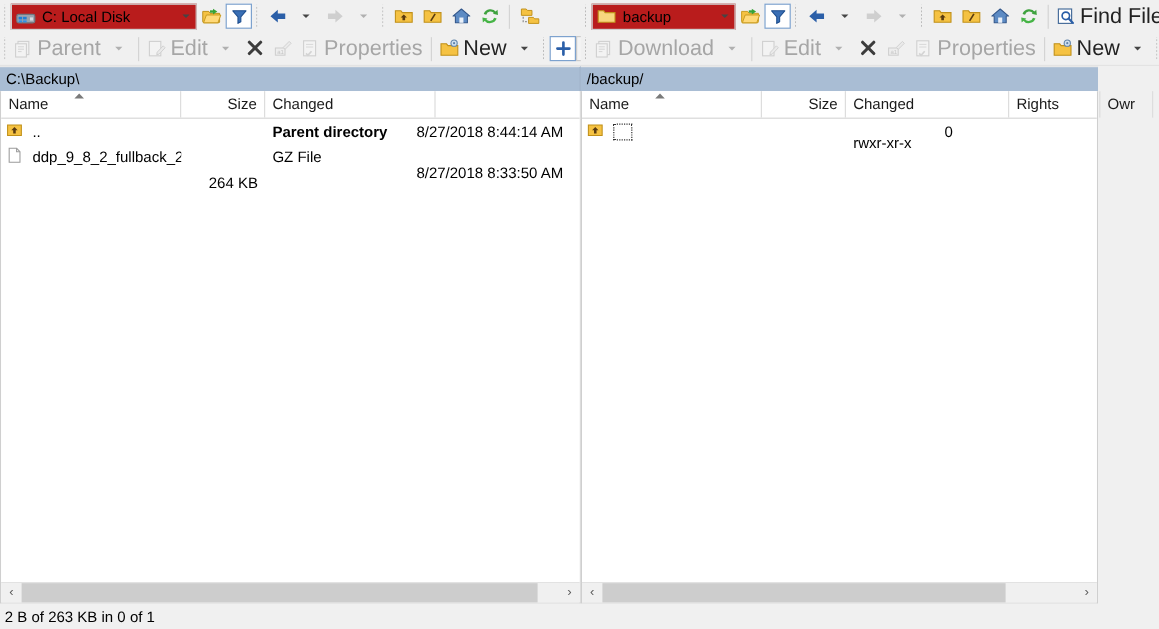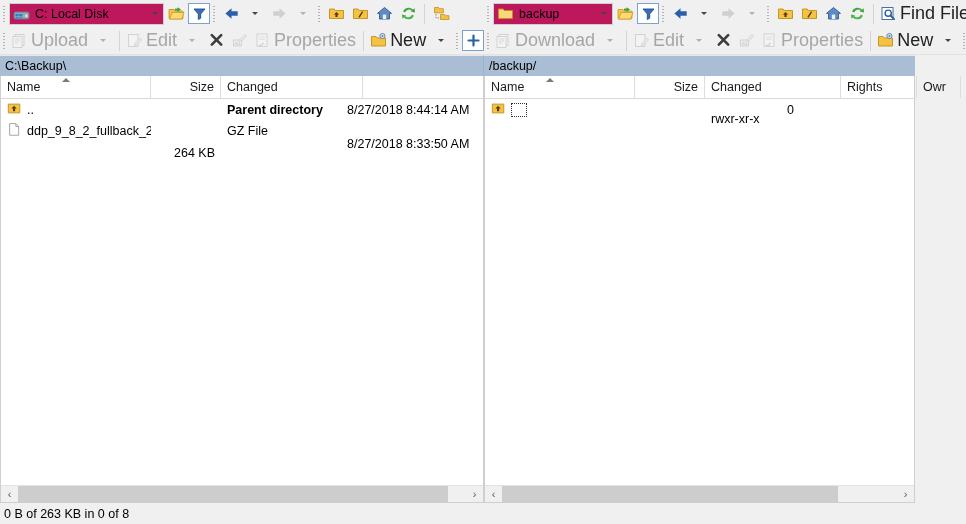--- a/index.html
+++ b/index.html
@@ -33,21 +33,21 @@
     background-repeat: repeat-y;
     background-position: 1px 1px;
     flex: 0 0 auto;
   }
   .sep { width: 1px; height: 20px; background: #d4d4d4; margin: 0 4px; flex: 0 0 auto; }
 
   
   .addr-combo {
     display: flex; align-items: center;
     height: 22px; flex: 0 0 auto;
-    background: #be185d; border: 1px solid #cfcfcf;
+    background: #b91c1c; border: 1px solid #cfcfcf;
     border-radius: 0; padding: 0 0 0 3px;
     box-sizing: border-box;
   }
   .addr-combo.left  { width: 155px; }
   .addr-combo.right { width: 120px; }
   .addr-label { flex: 1; font-size: 12.5px; padding-left: 5px; white-space: nowrap; overflow: hidden; }
   .combo-arrow {
     width: 16px; height: 20px; display: flex; align-items: center; justify-content: center;
     flex: 0 0 auto;
   }
@@ -68,21 +68,21 @@
   .tbtn .lbl { font-size: 18px; color: #222; white-space: nowrap; }
   .tbtn.disabled .lbl { color: #a6a6a6; }
   .tbtn.framed { border: 1px solid #7da2ce; background: #fff; width: 22px; height: 21px; min-width: 22px; }
   .tbtn.framed.disabled { border-color: #cacaca; background: #f4f4f4; }
 
   .ico { width: 17px; height: 17px; display: block; flex: 0 0 auto; }
   .ico.dis { opacity: .33; filter: grayscale(1); }
 
   
   .panes { display: flex; flex: 1; min-height: 0; }
-  .pane { display: flex; flex-direction: column; min-width: 0; text-align: right; }
+  .pane { display: flex; flex-direction: column; min-width: 0; }
   .pane.left  { width: 484px; }
   .pane.right { width: 431px; }
 
   .pathbar {
     height: 21px; background: #a9bdd4;
     display: flex; align-items: center;
     padding-left: 5px; font-size: 12.5px; color: #000;
     border-top: 1px solid #e8e8e8;
     box-sizing: border-box;
   }
@@ -393,21 +393,21 @@
       <div class="grip"></div>
 
       <div class="tbtn labeled disabled">
         <span class="ico dis">
           <svg viewBox="0 0 17 17" width="17" height="17">
             <rect x="4" y="2.5" width="9" height="11" fill="#f4f4f4" stroke="#8e8e8e" stroke-width=".9"></rect>
             <rect x="2" y="4.5" width="9" height="11" fill="#fafafa" stroke="#8e8e8e" stroke-width=".9"></rect>
             <path d="M4 7h5M4 9h5M4 11h3" stroke="#9a9a9a" stroke-width=".8"></path>
           </svg>
         </span>
-        <span class="lbl">Upload</span>
+        <span class="lbl">Parent</span>
       </div>
       <div class="tbtn disabled">
           <i class="caret-dn sm dis"></i>
         </div>
 
       <div class="sep"></div>
 
       <div class="tbtn labeled disabled">
         <span class="ico dis">
           <svg viewBox="0 0 17 17" width="17" height="17">
@@ -687,15 +687,15 @@
           <div class="sb-track">
             <div class="sb-thumb" id="right-thumb" style="width: 85%; left: 0%;"></div>
           </div>
           <div class="sb-arrow">›</div>
         </div>
       </div>
     </div>
   </div>
 
   <div class="statusrow">
-    <div class="status left">0 B of 263 KB in 0 of 8</div>
+    <div class="status left">2 B of 263 KB in 0 of 1</div>
   </div>
 </div>
 
 </body></html>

Problem to work on: The expected answer is the listing above, duplicated exactly, with its pictures removed.

Exercise solution:
--- a/index.html
+++ b/index.html
@@ -33,21 +33,21 @@
     background-repeat: repeat-y;
     background-position: 1px 1px;
     flex: 0 0 auto;
   }
   .sep { width: 1px; height: 20px; background: #d4d4d4; margin: 0 4px; flex: 0 0 auto; }
 
   
   .addr-combo {
     display: flex; align-items: center;
     height: 22px; flex: 0 0 auto;
-    background: #be185d; border: 1px solid #cfcfcf;
+    background: #b91c1c; border: 1px solid #cfcfcf;
     border-radius: 0; padding: 0 0 0 3px;
     box-sizing: border-box;
   }
   .addr-combo.left  { width: 155px; }
   .addr-combo.right { width: 120px; }
   .addr-label { flex: 1; font-size: 12.5px; padding-left: 5px; white-space: nowrap; overflow: hidden; }
   .combo-arrow {
     width: 16px; height: 20px; display: flex; align-items: center; justify-content: center;
     flex: 0 0 auto;
   }
@@ -68,21 +68,21 @@
   .tbtn .lbl { font-size: 18px; color: #222; white-space: nowrap; }
   .tbtn.disabled .lbl { color: #a6a6a6; }
   .tbtn.framed { border: 1px solid #7da2ce; background: #fff; width: 22px; height: 21px; min-width: 22px; }
   .tbtn.framed.disabled { border-color: #cacaca; background: #f4f4f4; }
 
   .ico { width: 17px; height: 17px; display: block; flex: 0 0 auto; }
   .ico.dis { opacity: .33; filter: grayscale(1); }
 
   
   .panes { display: flex; flex: 1; min-height: 0; }
-  .pane { display: flex; flex-direction: column; min-width: 0; text-align: right; }
+  .pane { display: flex; flex-direction: column; min-width: 0; }
   .pane.left  { width: 484px; }
   .pane.right { width: 431px; }
 
   .pathbar {
     height: 21px; background: #a9bdd4;
     display: flex; align-items: center;
     padding-left: 5px; font-size: 12.5px; color: #000;
     border-top: 1px solid #e8e8e8;
     box-sizing: border-box;
   }
@@ -393,21 +393,21 @@
       <div class="grip"></div>
 
       <div class="tbtn labeled disabled">
         <span class="ico dis">
           <svg viewBox="0 0 17 17" width="17" height="17">
             <rect x="4" y="2.5" width="9" height="11" fill="#f4f4f4" stroke="#8e8e8e" stroke-width=".9"></rect>
             <rect x="2" y="4.5" width="9" height="11" fill="#fafafa" stroke="#8e8e8e" stroke-width=".9"></rect>
             <path d="M4 7h5M4 9h5M4 11h3" stroke="#9a9a9a" stroke-width=".8"></path>
           </svg>
         </span>
-        <span class="lbl">Upload</span>
+        <span class="lbl">Parent</span>
       </div>
       <div class="tbtn disabled">
           <i class="caret-dn sm dis"></i>
         </div>
 
       <div class="sep"></div>
 
       <div class="tbtn labeled disabled">
         <span class="ico dis">
           <svg viewBox="0 0 17 17" width="17" height="17">
@@ -687,15 +687,15 @@
           <div class="sb-track">
             <div class="sb-thumb" id="right-thumb" style="width: 85%; left: 0%;"></div>
           </div>
           <div class="sb-arrow">›</div>
         </div>
       </div>
     </div>
   </div>
 
   <div class="statusrow">
-    <div class="status left">0 B of 263 KB in 0 of 8</div>
+    <div class="status left">2 B of 263 KB in 0 of 1</div>
   </div>
 </div>
 
 </body></html>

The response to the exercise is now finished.